Steve O’Grady from Redmonk has written a nice piece on GitHub CoPilot that covers a lot of the recent discussion about the technology.
There were a couple of aspects that O’Grady didn’t dig into (which is fair, because he covered a lot in the piece) that I think are important, so here are my thoughts on it.
O’Grady quotes GitHub’s assertion about the code:
GitHub Copilot is a tool, like a compiler or a pen. GitHub does not own the suggestions GitHub Copilot generates. The code you write with GitHub Copilot’s help belongs to you, and you are responsible for it. [emphasis mine]
I’ve emphasised a slightly different section because I didn’t see O’Grady tackle this part.

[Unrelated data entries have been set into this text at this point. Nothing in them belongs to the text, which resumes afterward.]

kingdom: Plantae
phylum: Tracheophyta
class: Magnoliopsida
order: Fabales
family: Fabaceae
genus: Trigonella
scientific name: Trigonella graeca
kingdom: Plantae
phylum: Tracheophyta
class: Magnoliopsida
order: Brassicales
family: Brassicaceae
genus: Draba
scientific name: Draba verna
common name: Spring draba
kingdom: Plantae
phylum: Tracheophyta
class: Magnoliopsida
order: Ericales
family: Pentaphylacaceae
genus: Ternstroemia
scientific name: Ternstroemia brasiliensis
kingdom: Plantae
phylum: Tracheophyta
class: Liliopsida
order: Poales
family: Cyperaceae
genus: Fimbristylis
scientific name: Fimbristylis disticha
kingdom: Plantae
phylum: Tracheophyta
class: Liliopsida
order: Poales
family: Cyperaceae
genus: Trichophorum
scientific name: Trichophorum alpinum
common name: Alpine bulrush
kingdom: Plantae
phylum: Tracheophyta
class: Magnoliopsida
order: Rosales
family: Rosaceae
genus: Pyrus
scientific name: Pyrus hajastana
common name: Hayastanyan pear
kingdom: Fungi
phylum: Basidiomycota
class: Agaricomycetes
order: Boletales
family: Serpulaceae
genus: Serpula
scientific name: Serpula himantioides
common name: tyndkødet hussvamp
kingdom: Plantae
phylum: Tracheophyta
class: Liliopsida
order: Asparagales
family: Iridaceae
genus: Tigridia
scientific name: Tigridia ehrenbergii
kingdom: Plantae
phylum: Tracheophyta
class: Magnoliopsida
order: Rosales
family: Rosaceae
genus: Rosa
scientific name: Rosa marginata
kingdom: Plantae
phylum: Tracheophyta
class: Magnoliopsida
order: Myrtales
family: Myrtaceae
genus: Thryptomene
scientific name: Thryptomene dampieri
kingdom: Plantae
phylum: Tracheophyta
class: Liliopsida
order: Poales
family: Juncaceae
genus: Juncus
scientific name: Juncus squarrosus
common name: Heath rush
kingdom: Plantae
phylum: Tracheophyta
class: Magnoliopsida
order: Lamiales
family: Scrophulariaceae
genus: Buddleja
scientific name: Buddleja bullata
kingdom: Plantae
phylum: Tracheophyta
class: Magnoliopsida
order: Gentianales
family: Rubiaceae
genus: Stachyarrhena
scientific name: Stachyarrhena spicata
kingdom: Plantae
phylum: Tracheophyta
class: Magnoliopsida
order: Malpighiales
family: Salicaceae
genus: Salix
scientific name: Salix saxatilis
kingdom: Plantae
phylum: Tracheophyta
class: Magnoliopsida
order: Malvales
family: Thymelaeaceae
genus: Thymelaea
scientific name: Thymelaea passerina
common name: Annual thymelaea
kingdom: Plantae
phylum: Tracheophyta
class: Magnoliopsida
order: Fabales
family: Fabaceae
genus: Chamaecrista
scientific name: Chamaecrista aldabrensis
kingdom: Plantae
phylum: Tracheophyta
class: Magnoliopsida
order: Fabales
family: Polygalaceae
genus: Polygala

To me, GitHub appears to be trying to sidestep questions of liability for itself and ensuring that, if there are any legal questions about the code that comes out of CoPilot, that’s entirely the customer’s problem.
As a customer, that’s probably something you should be thinking about, possibly with the help of your own legal team.
I agree with O’Grady that GitHub is “saying implicitly that the license of the code that was used to train the system is immaterial”. I agree that’s the claim. Whether or not this is actually true remains to be seen, as most of the legal analysis I’ve read says that we really need more case law on this before we’ll know.
GitHub is laying the groundwork to ensure that this isn’t a question it needs to answer for. Any future lawsuit is more likely to be aimed at a CoPilot customer who used code that someone else asserts is infringing. Largely that’s because Microsoft has a lot of money and lawsuits are expensive. A party would need to have something pretty big to gain from suing Microsoft for it to be worth the hassle. But Independent Software Developers, Inc.? They might be easier to defeat and worth the shot.
I’m unclear on whether “we used CoPilot” would be sufficient for you to disclaim liability for code that GitHub asserts is yours and that you are wholly responsible for. This is a novel situation in many ways, so until courts have a chance to test the claims and make some rulings, I’m not as confident as others that there’ll be no problems. I don’t think there will be problems for Microsoft but I’m less confident for CoPilot customers.
So this ultimately comes down to a risk/reward calculation. Are you willing to take the risk that CoPilot might generate some code that violates copyright and embed that code into your project?
I bet the answer for most people will be: yes.
If we look at the history of tech, I don’t see a lot of evidence of the tech industry paying much attention to the law when the perceived private benefits of breaking the law are large enough, and the weighted likelihood+cost of a penalty is low.
Overall I think the success or otherwise of CoPilot will rely more on its usefulness to companies writing commercial code than whether or not it’s technically legal to use it. And if it is eventually found to be illegal, by then it will already be too late and we won’t get the genie back in the bottle.
The Value of CoPilot
It’s possible that GitHub is specifically keeping the snippet length fairly short to avoid legal issues around derivative works. If the law became clearer, that might pave the way for longer code blocks to be provided, but then isn’t that just inlining code instead of using a library? Why would you do that? You’re making someone else’s maintenance headache your own while also undermining the principle of loosely-coupled modularity that is at the heart of modern software.
The longer term value of CoPilot (which is what’s needed to keep people paying $10 a month to subscribe to it) is more likely in a form of code search. Discovering that someone else already solved your problem is currently tricky, and it is, I’d argue, the main value of open source software. You can build on the shoulders of giants without having to pay royalties to everyone in the pyramid of shoulder-standers.
But small snippets of code are, by their very nature, fairly trivial. Using CoPilot doesn’t seem as transformative as, say, adopting Ruby on Rails or Heroku and it costs more. Slightly fancy tab-completion doesn’t feel like enough value unless what is found helps me to solve more than just “set up the usual boilerplate here, please”.
So the value of CoPilot is less about the code and more about the humans writing code. And it’s about showing those humans code they haven’t seen before, but that already exists. It’s about search and discovery.
I think the real value of CoPilot will be in providing developers with real-time context hints for different or better ways of achieving their goal that other people have already discovered. CoPilot isn’t generating new ideas, it’s just showing you ideas that already exist, but they are ideas that you didn’t already know.
Ultimately, the value of CoPilot will be that it provides on-the-job training to help developers become better developers. If it can pull this off, it will indeed be a great boon.
I started this article feeling pretty gloomy and down on the idea of CoPilot, and I’ve managed to change my own mind by thinking this through. I still think there are some legal risks for people using CoPilot, and some moral quandries to navigate, but I think there’s a way there. If Microsoft can re-position how people think about CoPilot—and if it can deliver on the promise I just highlighted—they could be on a winner.
Microsoft and GitHub are not currently PivotNine customers.